▶ _GOALS_
a. Decide whether each statement agrees with the tree subsidence summary, answering yes or no and quoting the words that decide it: (i) the Highways Agency's roadside estate extends to 30,000 hectares; (ii) the estate's urban element grew after London's trunk roads were transferred to Transport for London; (iii) trees reduce storm water run-off.
b. Extend the tree subsidence summary, picking up after its last sentence.

▶ _PAGE EXTRACT_
==================================================
Controlling water use of trees to alleviate subsidence risk

Horticulture LINK project 212

Final report – May 2004

EXECUTIVE SUMMARY

Background

Buildings and the environment in which we live are key elements of our quality of life. Whether trees grow within a private garden or in a roadside pavement, the general public by and large appreciates them. Justifiably, because trees contribute so much to our environment, as well as their visual contribution to our landscape. But trees and buildings in close proximity can lead to problems, whether restricting light or causing damage by root activity. The planting and management of trees close to buildings therefore needs to be planned and undertaken from a sound science base. In a similar way, the planning process (under the auspices of the Office of the Deputy Prime Minister) needs to take account of the potential for conflict to occur and employ innovative design and careful construction. All this will help to avoid such conflict occurring and ensure that trees are maintained and managed in a sustainable manner.

The Highways Agency (HA) has an extensive roadside estate that extends to 30,000 hectares, which supports more than25 million trees ranging from London plane to wild service trees. The oldest of these are veteran trees and there is a significant population of trees of about 40 years of age. The estate includes an urban element, although much reduced since the transfer of London's trunk roads to Transport for London. Similarly, there are even more trees on non-highway land, including those on private and public property. Many trees are situated close to structures, buildings,roadpavements and footways and controlling soil drying by trees is an important potential management tool in these situations.

Trees are an integral and critical part of urban landscapes that provide important aesthetic and environmental contributions that make towns and cities more pleasant, safer and healthier to live in. Trees can give shelter from noise and wind, reduce chemical and particulate air pollution, provide shade and can add value to nearby properties. Trees also benefit urban ecosystems, by sustaining biodiversity. In addition, they reduce storm water run-off and prevent erosion. Removal of city trees will lead to a decline in the quality of urban landscapes and large-scale felling programmes would not be acceptable to the public at large.
==================================================
▶ _SOURCE EXCERPT_
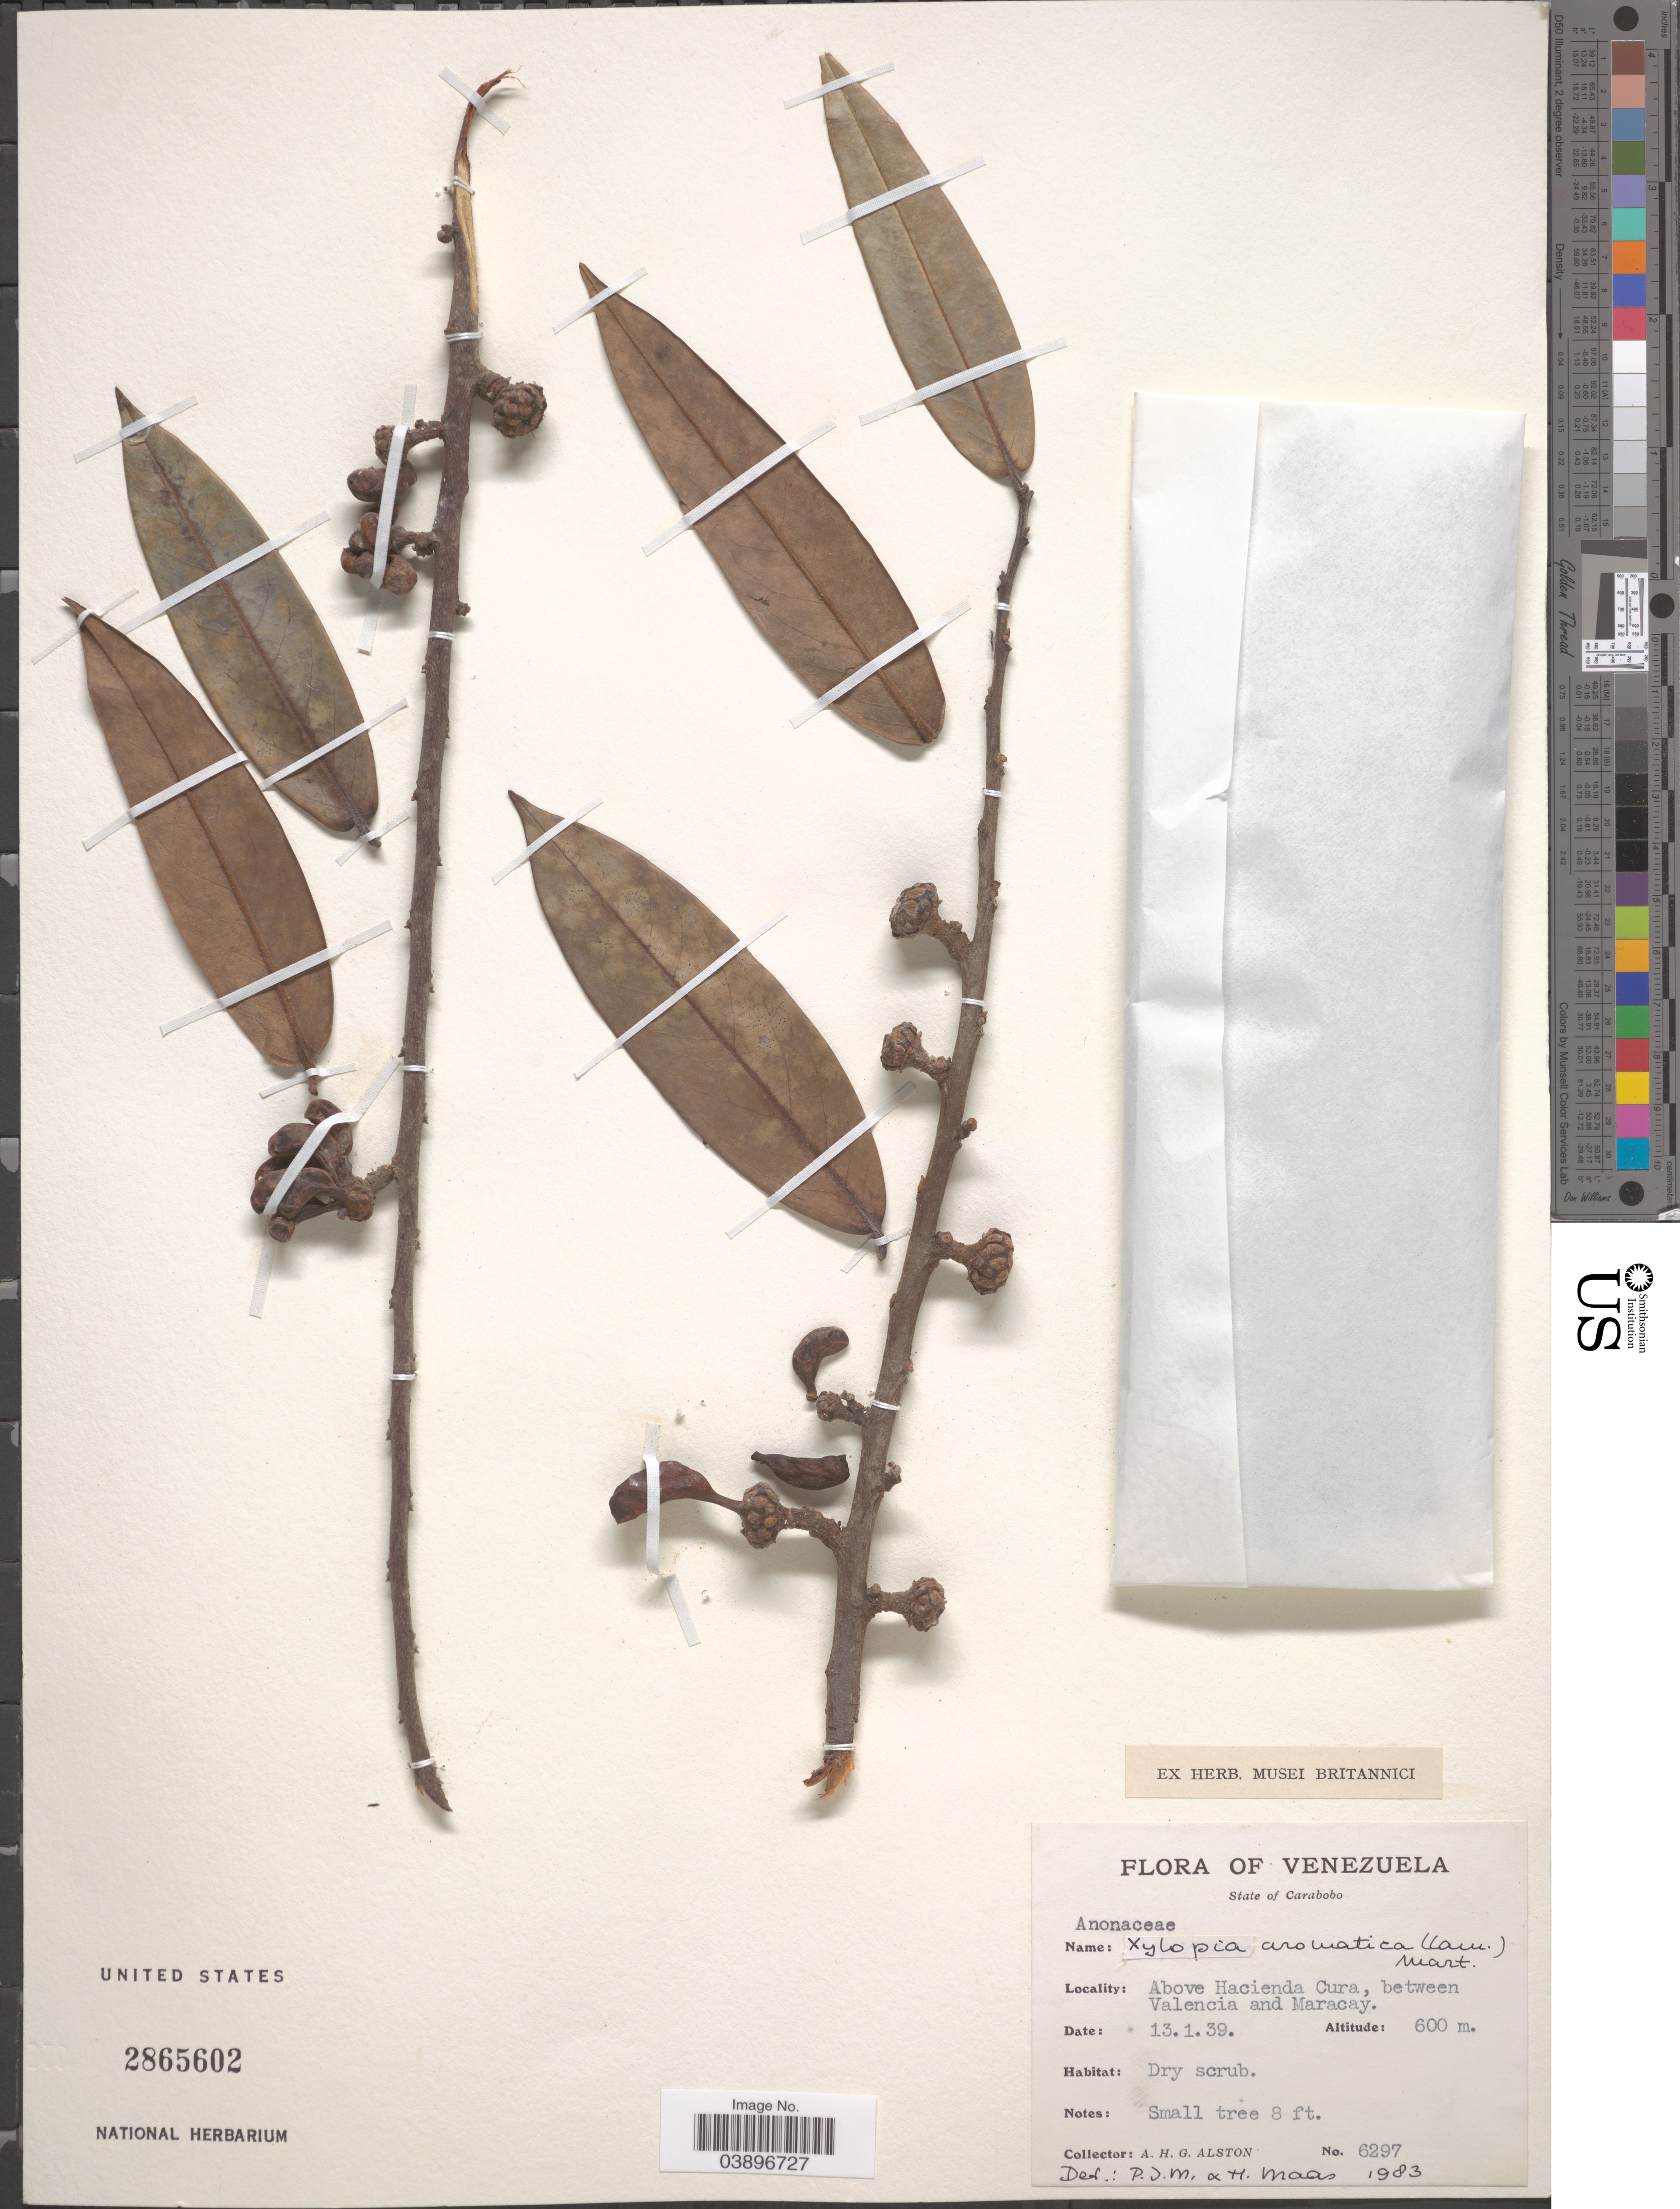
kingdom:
==================================================
▶ _WRITTEN ANSWERS_
a.
(i) Yes: "an extensive roadside estate that extends to 30,000 hectares"
(ii) No: "although much reduced since the transfer of London's trunk roads to Transport for London"
(iii) Yes: "they reduce storm water run-off and prevent erosion"

b.
Unfortunately, structural damage is associated frequently with the close proximity of trees to low- rise buildings. Trees can extract water from below the foundations causing some particular clay subsoils to shrink, ultimately leading to failure of the foundations and cracks in the superstructure. The cost of repairing the damage caused by the failure of domestic house foundations, due to subsidence, was during the years preceding this project of the order of £300-£400 million annually. Not all of this can be attributed to the presence of tree roots. However, most of the subsidence incidents in the UK are found to occur in areas with clay soils and in these areas, tree roots are claimed to have an effect on subsidence incidents in 73% of cases (Loss Prevention Council, 1995). Hence the potential for saving on remedial costs, by reducing the need for rectification work, may be around £200 million per annum. Currently, no methods exist that reliably predict which trees may cause damage and not all trees near buildings are implicated. Decreasing water uptake by trees may lessen subsidence risk by conserving soil moisture and reducing clay subsoil shrinkage. Reducing canopy leaf area by pruning may lessen water uptake and cyclical pruning is recommended in a risk limitation strategy for tree root claims developed by the London Tree Officers Association (1995). Tree pruning is perceived as a potentially effective control measure to conserve soil moisture that could prevent excessive removal of trees, but the hypothesis has never been tested on amenity trees in the urban environment.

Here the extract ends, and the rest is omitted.